US 12,412,564 B2
Text data processing method and apparatus
Tong Cui, Shenzhen (CN); Jinghui Xiao, Xi'an (CN); and Liangyou Li, Hong Kong (CN)
Assigned to Huawei Technologies Co., Ltd, Shenzhen (CN)
Filed by HUAWEI TECHNOLOGIES CO., LTD., Guangdong (CN)
Filed on Jan. 6, 2023, as Appl. No. 18/151,186.
Application 18/151,186 is a continuation of application No. PCT/CN2021/104902, filed on Jul. 7, 2021.
Claims priority of application No. 202010662105.9 (CN), filed on Jul. 10, 2020.
Prior Publication US 2023/0162723 A1, May 25, 2023
Int. Cl. G06F 17/00 (2019.01); G06F 40/279 (2020.01); G06F 40/30 (2020.01); G06F 40/40 (2020.01); G10L 15/06 (2013.01); G10L 15/16 (2006.01); G10L 15/20 (2006.01); G10L 15/22 (2006.01)

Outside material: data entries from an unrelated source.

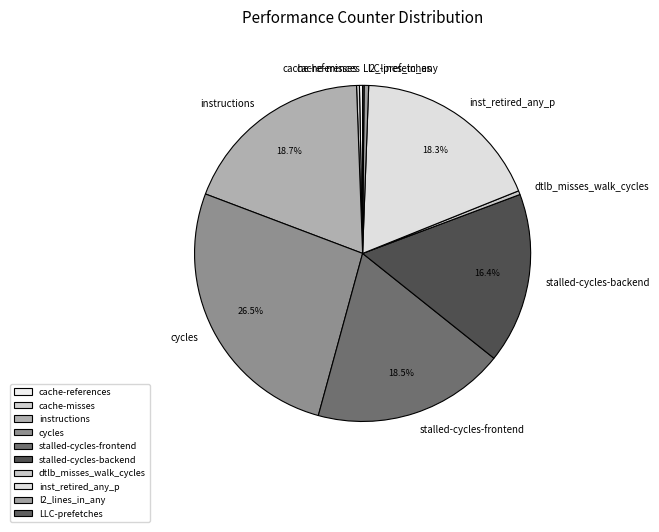

What is the largest slice in the pie chart?

cycles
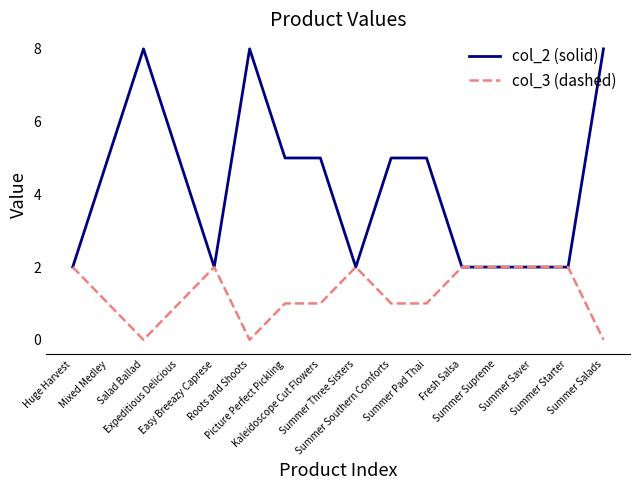

The col_2 (solid) series shows 3 at Summer Saver. True or false?

False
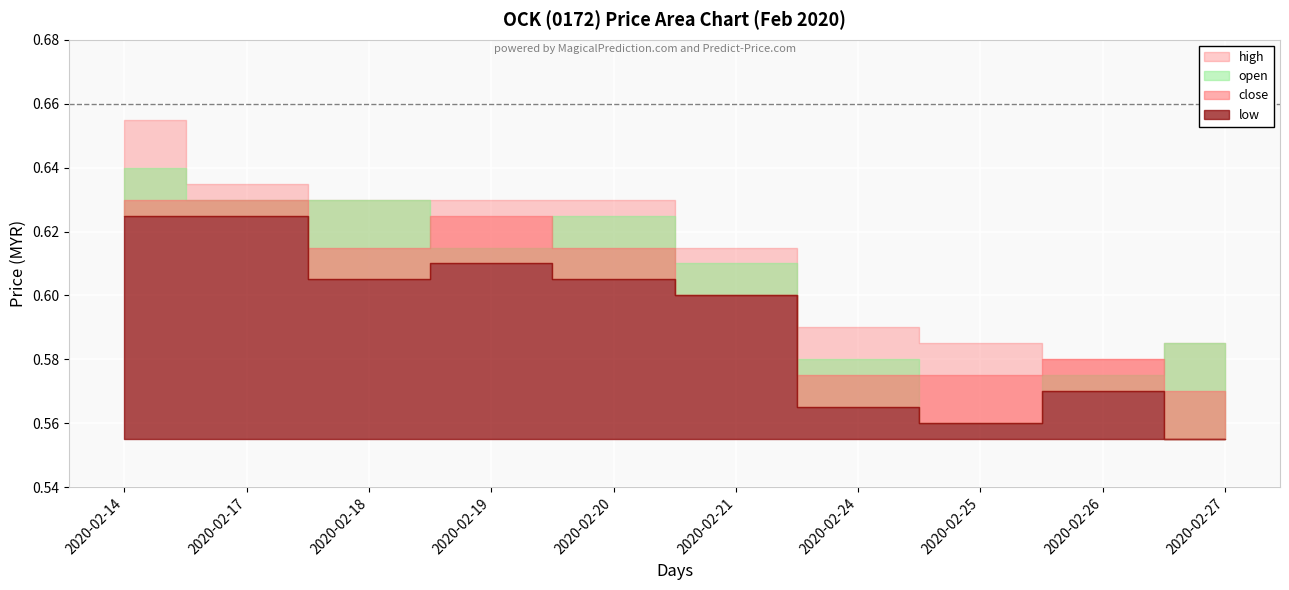

How many lines are shown in the chart?

4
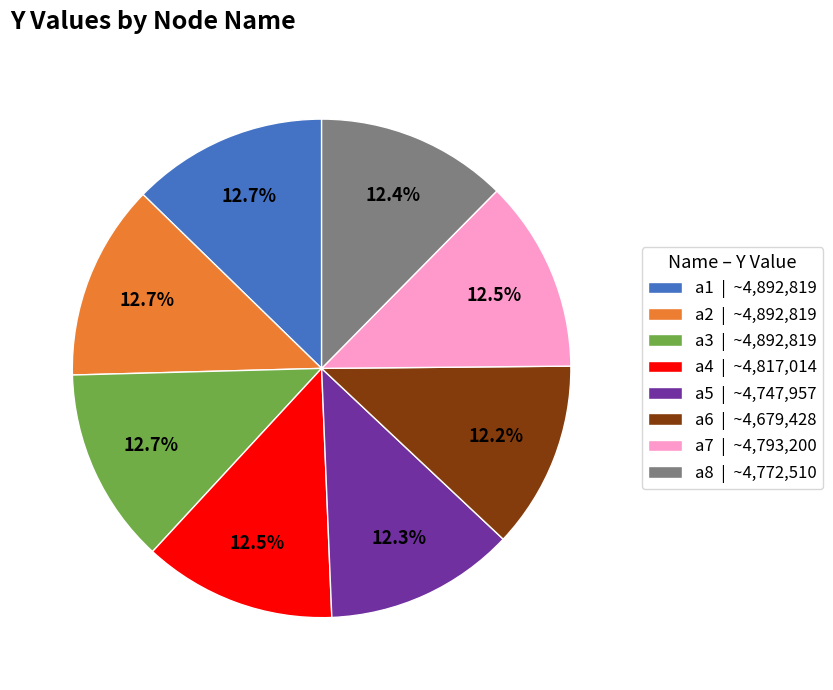

What is the ratio of the value at a4 to the value at a7?

1.0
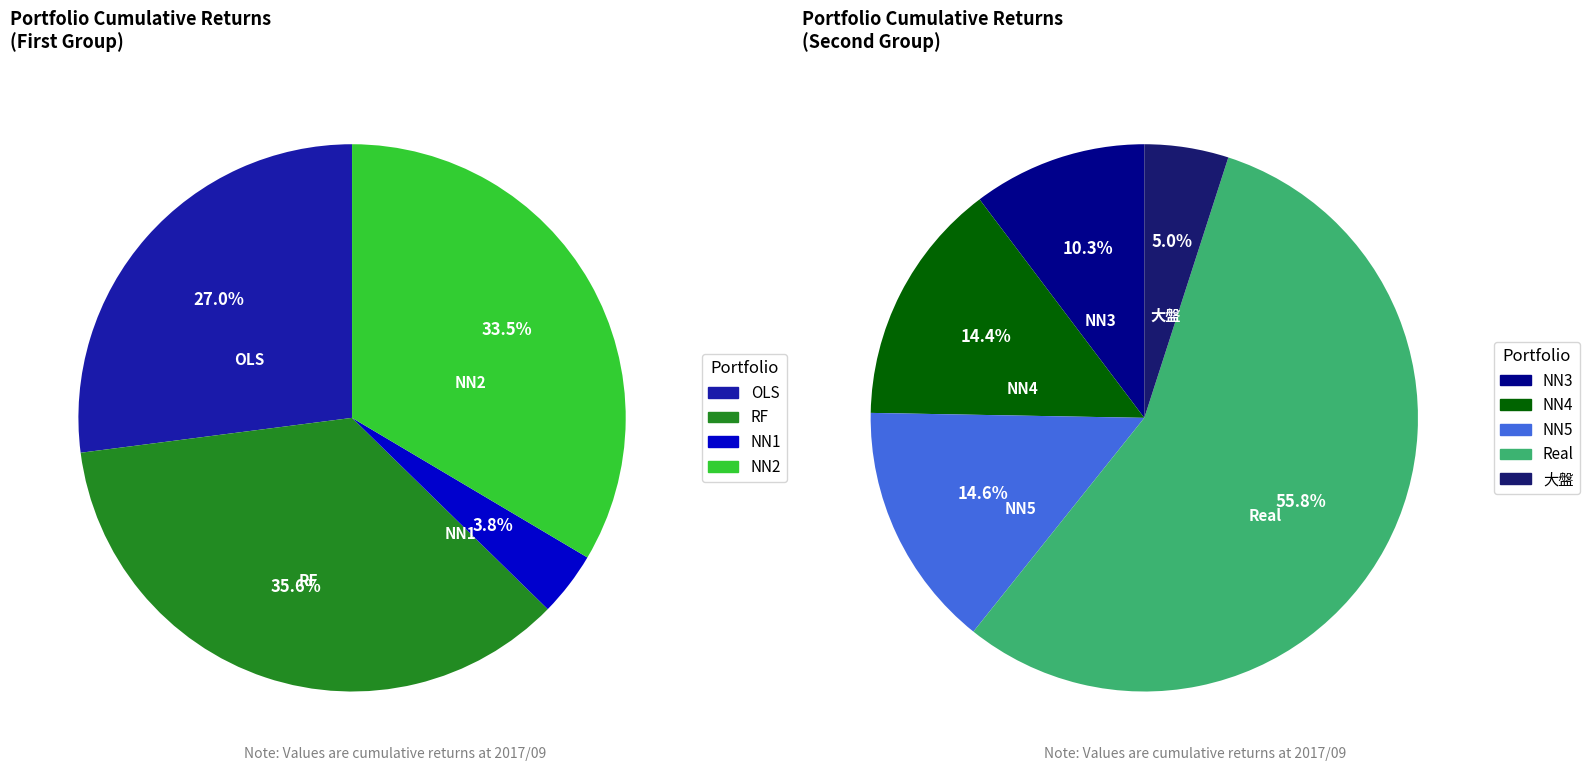

Count the number of slices in the pie.

9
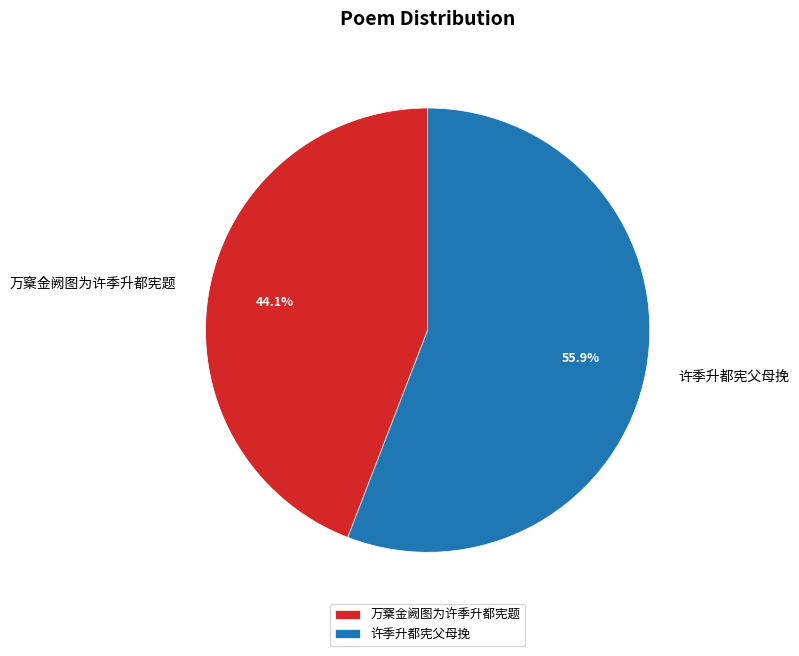

What is the largest slice in the pie chart?

许季升都宪父母挽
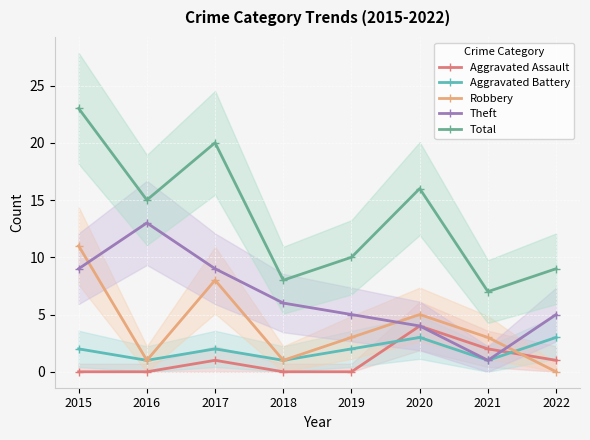

Rank the series at 2019 from lowest to highest value.

Aggravated Assault, Aggravated Battery, Robbery, Theft, Total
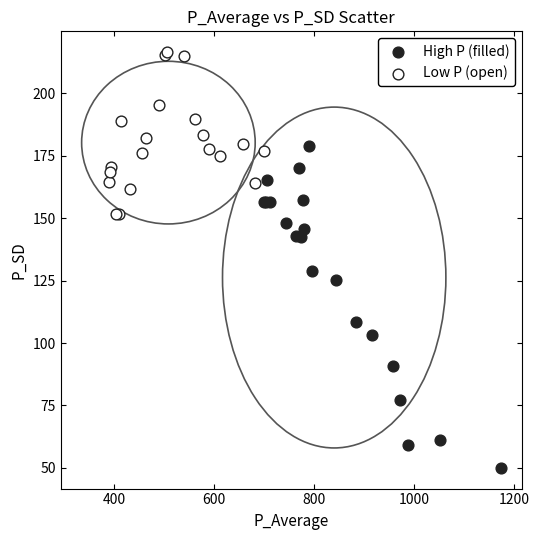

Which series reaches the maximum Y coordinate?

Low P (open)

CPC G10L 15/063 (2013.01) [G06F 40/279 (2020.01); G06F 40/30 (2020.01); G06F 40/40 (2020.01); G10L 15/16 (2013.01); G10L 15/20 (2013.01); G10L 15/22 (2013.01)] 20 Claims
OG exemplary drawing
 
1. A text data processing method, comprising:
obtaining speech data and a first text, wherein the first text is a correct text corresponding to the speech data;
performing automatic speech recognition (ASR) on the speech data based on a first speech recognition model to obtain a second text;
processing the first text based on an initial noise generation model to obtain an output text;
obtaining a loss based on the output text and the second text;
updating the initial noise generation model based on the loss until the loss meets a preset condition to obtain a noise generation model, wherein the noise generation model is at least one of the following: a bidirectional long short-term memory (LSTM), a generative pre-training (GPT) model, or a Laser Tagger model;
obtaining a target text;
processing the target text based on the noise generation model to obtain a noisy text; and
training a text processing model, by using at least the noisy text as training data, to obtain a trained text processing model, wherein the trained text processing model is used to perform at least one of the following tasks: text translation, text semantic recognition, text classification, automatic question answering, information recommendation, or text emotion recognition.